Commentario

General Motors: la "crisi" copre il conflitto di classe


Da quando la multinazionale General Motors ha annunciato le sue perdite, il bollettino della crisi ha seguito il rituale consueto e consolidato, un rituale che ha uno sbocco altrettanto prevedibile e obbligato, cioè il licenziamento di decine di migliaia di operai. Nel frattempo l'informazione ufficiale ci sta spiegando che i guai della multinazionale di Detroit sono conseguenza della spietata concorrenza delle emergenti potenze economiche dell'Asia.

Nel rituale, con tutta probabilità, rientreranno anche i commenti della sinistra di opposizione, che ci parlerà del capitalismo sensibile solo alle leggi del profitto e del mercato, e perciò indifferente ai problemi umani. In realtà il capitalismo è una relazione umana - una relazione di potere fra esseri umani - e va analizzato proprio come tale.

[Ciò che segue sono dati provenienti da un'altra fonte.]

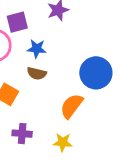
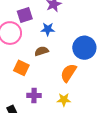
blue star: (37, 49) -> (48, 29), moved
brown semicircle: (37, 73) -> (41, 51), turned 152

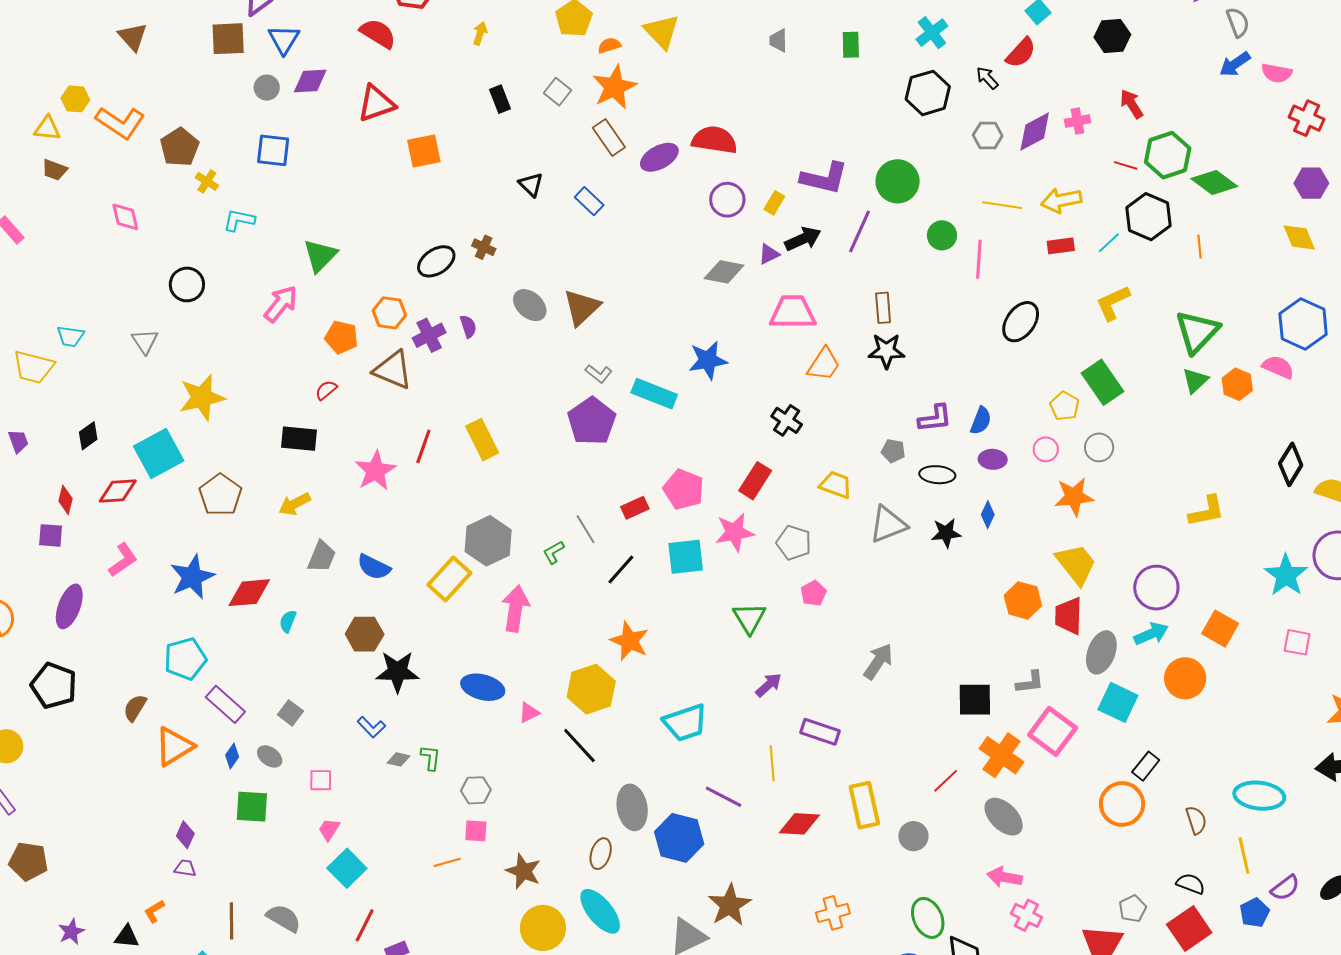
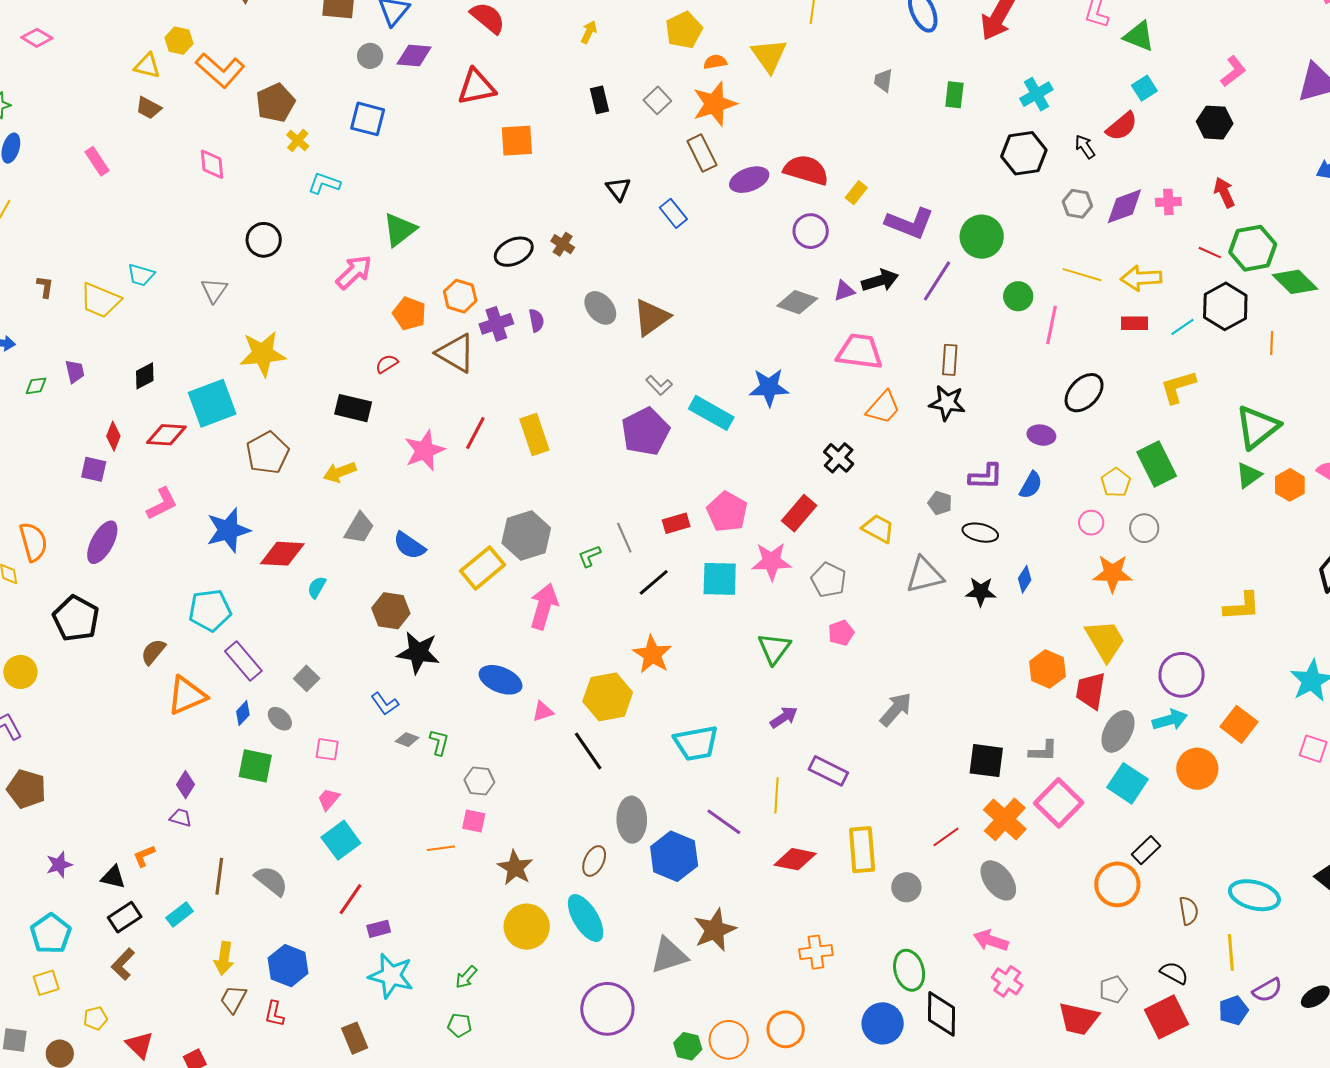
yellow rectangle: (774, 203) -> (856, 193), moved
purple ellipse: (993, 459) -> (1041, 435), moved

Alla fine degli anni '70 ed inizio anni '80, i tagli ed i licenziamenti furono spiegati con la concorrenza del colosso economico giapponese. Oggi il nuovo "pericolo giallo" è rappresentato dalla Cina e dai suoi mostruosi tassi di sviluppo. Sia il richiamo alla potenza economica cinese che a quella giapponese, costituiscono però l'elemento di un tipico sofisma della propaganda: si prendono dei fatti reali ed incontestabili, ma si stabilisce tra loro una relazione del tutto fittizia.

L'emergente potenza economica cinese è un dato di fatto, ma è tutto da dimostrare che la concorrenza asiatica possa spiegare la presunta crisi della GM e l'altrettanto presunta inevitabilità dei licenziamenti. La mitologia del mercato serve a coprire una realtà economica in cui il potere delle oligarchie è assicurato da una rete di protezionismi doganali. Ad esempio: la schiacciante superiorità agricola degli Stati Uniti, in un settore strategico come quello del grano, è certamente motivata da oggettivi fattori geografici, ma è anche perpetuata da dazi e sanzioni che colpiscono i potenziali concorrenti. Le multinazionali del grano non si cimentano mai col mercato: vengono protette sia contro i potenziali concorrenti, sia contro le rivendicazioni dei produttori agricoli americani, remunerati sempre al minimo.

Il problema è che l'ideologia della crisi e del mercato serve a coprire la realtà del conflitto di classe. Per il capitalismo, le concentrazioni operaie stabili costituiscono da sempre una spina nel fianco. L'organizzazione del lavoro tende a divenire un'opposizione organizzata, che mette in questione il potere assoluto delle oligarchie. Il garantismo sindacale diviene infatti l'aggancio per tutta un'altra serie di garanzie sociali e giuridiche.

Proprio per il fatto che costituiscono un contrappeso sociale al potere delle oligarchie, le concentrazioni operaie devono essere ciclicamente destabilizzate, anche se i capitalisti coprono il loro movente di classe con lo spauracchio del nemico esterno.

Anche la credibilità dei bilanci aziendali è tutta da dimostrare. La Enron e la Parmalat erano in perdita, ma, proprio per questo, non segnalavano nessuna perdita. Al contrario, la GM, denunciando le proprie presunte perdite, è entrata in una sorta di stato di grazia. Al momentaneo calo del titolo in borsa, corrisponde un immediato rialzo alla notizia dei prossimi licenziamenti e degli sgravi fiscali con cui il governo li finanzierà.

Quest'ultimo aspetto va tenuto in debito conto: i licenziamenti di massa non sono mai un'operazione a costo zero, dato che scompaginano la produzione, e perciò vanno incentivati dal governo. Anche i licenziamenti di massa operati a Mirafiori all'inizio degli anni '80 furono sovvenzionati dal governo di unità nazionale, che aveva versato oltre sessantamila miliardi nelle casse della FIAT, in base alla legge per la riconversione industriale.